From the time of the Black Plague to the current crisis regarding the Zika virus, humanity has always been on the quest to find the best cures for fatal diseases. The Zika virus can bring insight into the dark matter of human development as it can selectively infect and kill cancerous cells in the glioblastoma through the complex process of apoptosis. It is this drive for innovative research and thinking that has led me to have a great interest in Biology and the human body, which is why I want to read Biochemistry at university.

Our thoughts, actions and behaviours are governed by the brain’s ability to process information, and I am fascinated by how the disruption of these particular processes can result in a variety of mental illnesses. This is why I studied Psychology alongside Chemistry, which has taught me the importance of analytical thinking, and data analyses, which I believe are highly valuable skills for research. Studying Biology has enabled me to have an insight into diverse topics such as the basic cellular processes to complex bodily systems. One topic, which sparked my intrigue, was the role of mutations in causing life-changing illnesses. For example Sickle Cell anaemia is a genetic disease that occurs as a natural mutation of the haemoglobin gene resulting in a number of symptoms such as dactylitis and splenic sequestration. Understanding the relationship between the structure of the human body and disease further intrigued me to research beyond the A level syllabus. By studying these three subjects it has allowed me to become more resourceful, particularly due to the effective time-management required to study these subjects alongside working part time, all of which I believe are critical to my future personal development as a scientist.

Furthermore, I understand that commitment, patience and technical ability are key skills for succeeding in this course, which is why work experience is valuable. Thus, to better grasp what a Biochemistry degree would entail, I arranged a placement at UCB where I shadowed PhD students and consultants. Observing groundbreaking clinical laboratory work and research, gave me the opportunity to understand the important role scientists have in diagnosing and treating diseases. Understanding the synthesis behind the creation of Aspirin and being able to have the opportunity to produce this drug enabled me to appreciate the complex nature and the accuracy behind this procedure. I also developed my communication skills by producing and displaying a presentation based upon medical research to professionals, helping me gain a greater insight into the industry.

Beyond the academic field, I have completed the Duke of Edinburgh Award at the Bronze level, illustrating my dedication to completing tasks as well as improving upon my teamwork and gaining valuable interpersonal skills. Also, volunteering at a charity shop for 6 months and working part time at Legoland have again taught me the importance of prioritizing my time for both work and study.
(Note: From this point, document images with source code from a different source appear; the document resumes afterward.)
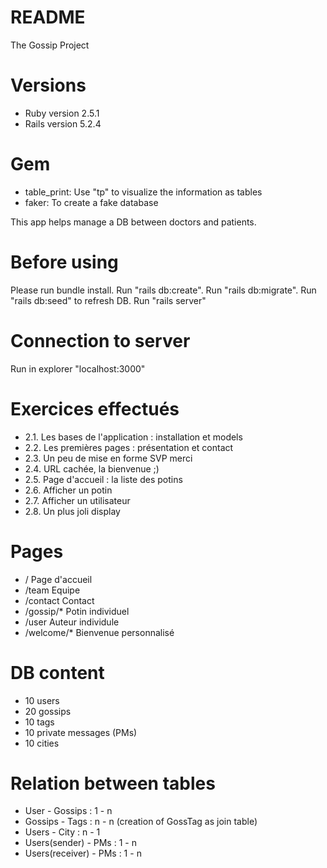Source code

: # README

The Gossip Project

# Versions
* Ruby version 2.5.1
* Rails version 5.2.4

# Gem
* table_print: Use "tp" to visualize the information as tables
* faker: To create a fake database

This app helps manage a DB between doctors and patients.

# Before using 
Please run bundle install.
Run "rails db:create".
Run "rails db:migrate".
Run "rails db:seed" to refresh DB.
Run "rails server"

# Connection to server 
Run in explorer "localhost:3000"

# Exercices effectués
* 2.1. Les bases de l'application : installation et models
* 2.2. Les premières pages : présentation et contact
* 2.3. Un peu de mise en forme SVP merci
* 2.4. URL cachée, la bienvenue ;)
* 2.5. Page d'accueil : la liste des potins
* 2.6. Afficher un potin
* 2.7. Afficher un utilisateur
* 2.8. Un plus joli display

# Pages
* /             Page d'accueil
* /team         Equipe
* /contact      Contact
* /gossip/*     Potin individuel
* /user         Auteur individule
* /welcome/*    Bienvenue personnalisé

# DB content
* 10 users
* 20 gossips
* 10 tags
* 10 private messages (PMs)
* 10 cities

# Relation between tables
* User - Gossips :         1 - n
* Gossips - Tags :         n - n (creation of GossTag as join table)
* Users - City :           n - 1
* Users(sender) - PMs :    1 - n
* Users(receiver) - PMs :  1 - n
Photography is what I find most fascinating due to how quickly a moment can be captured and saved for generations. An image can be interpreted in so many diverse ways and evoke a number of emotions in a person. Therefore, I would love to have the opportunity to further continue this passion at university by joining a photography society. Furthermore, it can help benefit my degree choice as I have gained meticulous attention to detail and can produce highly accurate work when under pressure, which has enhanced my laboratory skills.

As a woman of faith, I hold dear the saying ‘Every disease has a cure’. This quote gives me every hope and determination that, with enough perseverance and time, progress can be made in our understanding of curing diseases. As an aspiring biochemical scientist, I am very much looking forward to every aspect university has to offer in developing my skills both personally and academically.